**Data visualization images:**
▼
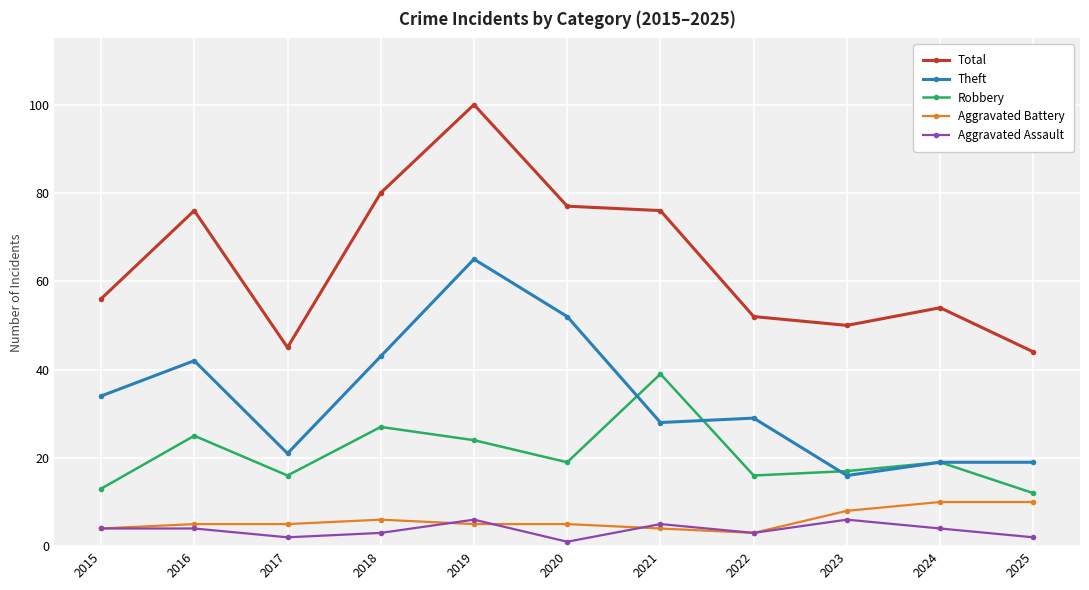

At which category does Robbery reach its first local valley?

2017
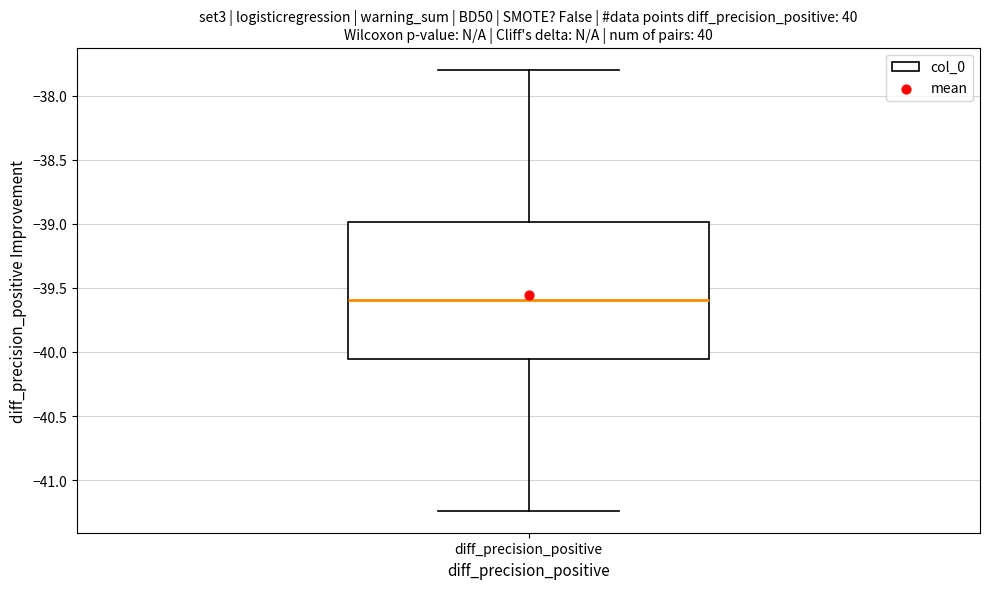

Transcribe this box plot: give where the median line is, the range the box spans, and where the two whiskers end, as read against the y-axis. The values are not printed on the chart, so give them approximately, as read against the axis.

median -39.60, box -40.05 to -39.00, whiskers -41.25 to -37.80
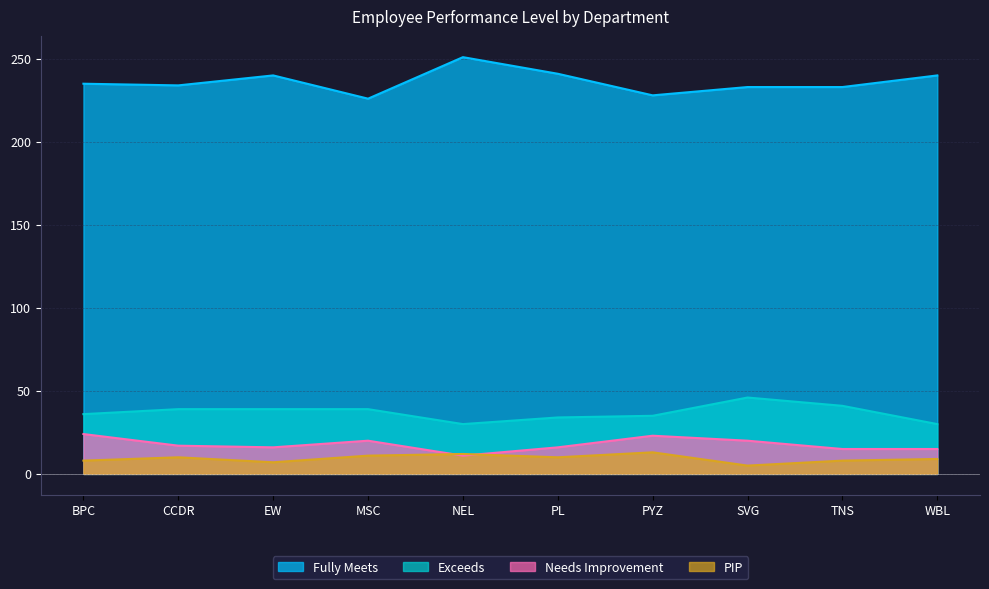

What is the label of the 6th point from the left?

PL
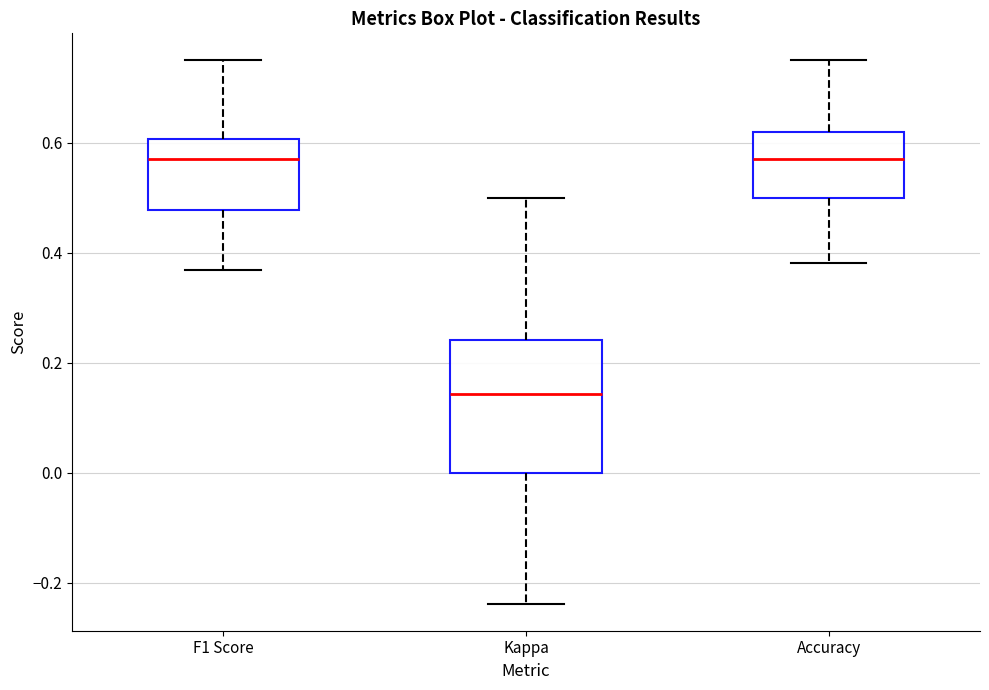

Which box is the tallest, from its lower edge to its upper edge?

Kappa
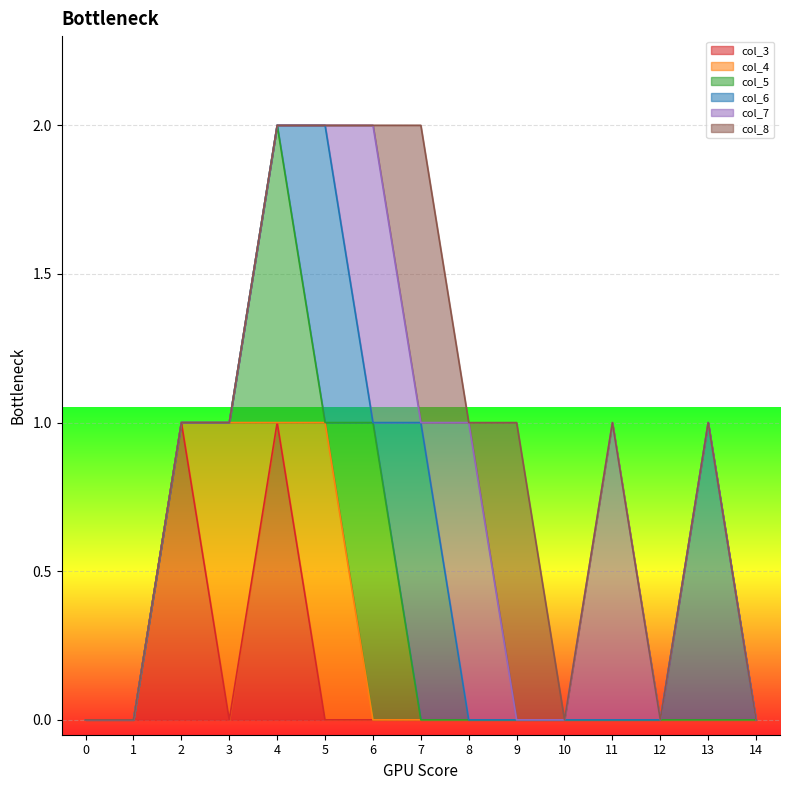

At how many categories does at least one series exceed 0?

10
▲
**Exercise brief:** Write the text of the records above again with "chart" changed to "graph" and everything else left as it is. Leave the pictures out.

**Exercise response:**
At which category does Robbery reach its first local valley?

2017

Transcribe this box plot: give where the median line is, the range the box spans, and where the two whiskers end, as read against the y-axis. The values are not printed on the graph, so give them approximately, as read against the axis.

median -39.60, box -40.05 to -39.00, whiskers -41.25 to -37.80

What is the label of the 6th point from the left?

PL

Which box is the tallest, from its lower edge to its upper edge?

Kappa

At how many categories does at least one series exceed 0?

10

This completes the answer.